Round trip analysis:
| Batch size | Round trips | Network latency (1.2ms/trip) | Client memory per batch |
|---|---|---|---|
| 100 | 5,000 | 6,000ms | 34 KB |
| 500 | 1,000 | 1,200ms | 170 KB |
| 1,000 | 500 | 600ms | 340 KB |
| 5,000 | 100 | 120ms | 1.7 MB |
| 10,000 | 50 | 60ms | 3.4 MB |
The Fix
// FAST: Batch size tuned for analytics workload
try (MongoCursor<Document> cursor = collection.find(
Filters.and(
Filters.gte("timestamp", hourStart),
Filters.lt("timestamp", hourEnd)
)
).batchSize(5000) // 100 round trips for 500K docs
.iterator()) {
while (cursor.hasNext()) {
aggregate(cursor.next());
}
}
For the dashboard endpoint that returns 50-100 documents, set batchSize equal to the limit to fetch everything in a single round trip:
// FAST: Single round trip for bounded queries
List<Document> results = collection.find(Filters.eq("sensorId", sensorId))

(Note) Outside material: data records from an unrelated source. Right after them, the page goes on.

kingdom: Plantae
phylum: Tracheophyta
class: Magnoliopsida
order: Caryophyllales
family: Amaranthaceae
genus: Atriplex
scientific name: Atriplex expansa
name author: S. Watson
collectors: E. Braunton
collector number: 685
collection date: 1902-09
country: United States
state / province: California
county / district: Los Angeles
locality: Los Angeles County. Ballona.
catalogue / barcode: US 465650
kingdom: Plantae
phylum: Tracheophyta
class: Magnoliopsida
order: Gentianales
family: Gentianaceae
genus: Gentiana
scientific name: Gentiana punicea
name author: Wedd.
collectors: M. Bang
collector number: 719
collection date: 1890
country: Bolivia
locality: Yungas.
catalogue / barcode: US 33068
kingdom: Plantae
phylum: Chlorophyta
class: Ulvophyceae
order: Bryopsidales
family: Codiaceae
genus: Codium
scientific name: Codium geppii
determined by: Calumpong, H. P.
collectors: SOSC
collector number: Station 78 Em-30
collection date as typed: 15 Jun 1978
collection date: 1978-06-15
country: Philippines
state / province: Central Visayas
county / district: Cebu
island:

.sort(Sorts.descending("timestamp"))
.limit(100)
.batchSize(100) // Match limit: one round trip
.into(new ArrayList<>());
The Proof
After changing the analytics job from batchSize(100) to batchSize(5000):
| Metric | batchSize=100 | batchSize=5000 |
|---|---|---|
| Total time | 42s | 6.2s |
| Network round trips | 5,000 | 100 |
| Network latency contribution | 6,000ms | 120ms |
| Peak client memory | 34 KB | 1.7 MB |
The analytics job runs 6.8x faster. The memory cost is 1.7 MB per cursor, which is negligible for a batch job.
The Trade-off
Large batch sizes hold server-side resources longer. Each batch is assembled in MongoDB’s memory before sending. A batch of 5,000 documents at 340 bytes each is 1.7 MB of server memory per cursor. If 100 concurrent cursors each hold 5,000-document batches, that is 170 MB of server memory dedicated to cursor buffers. This comes from the WiredTiger cache or the operating system page cache, reducing memory available for the working set.
For streaming workloads (continuous data processing), keep batch sizes moderate (500-1,000). For batch analytics jobs that run sequentially, use large batch sizes (5,000-10,000). For API endpoints serving user requests, set batch size equal to the limit so each request completes in a single round trip.
Cross-region deployments amplify the batch size impact. If the application and MongoDB are in different regions with 30ms round trip time, the same 5,000 round trips cost 150 seconds of network latency instead of 6 seconds. In cross-region scenarios, maximize batch size aggressively.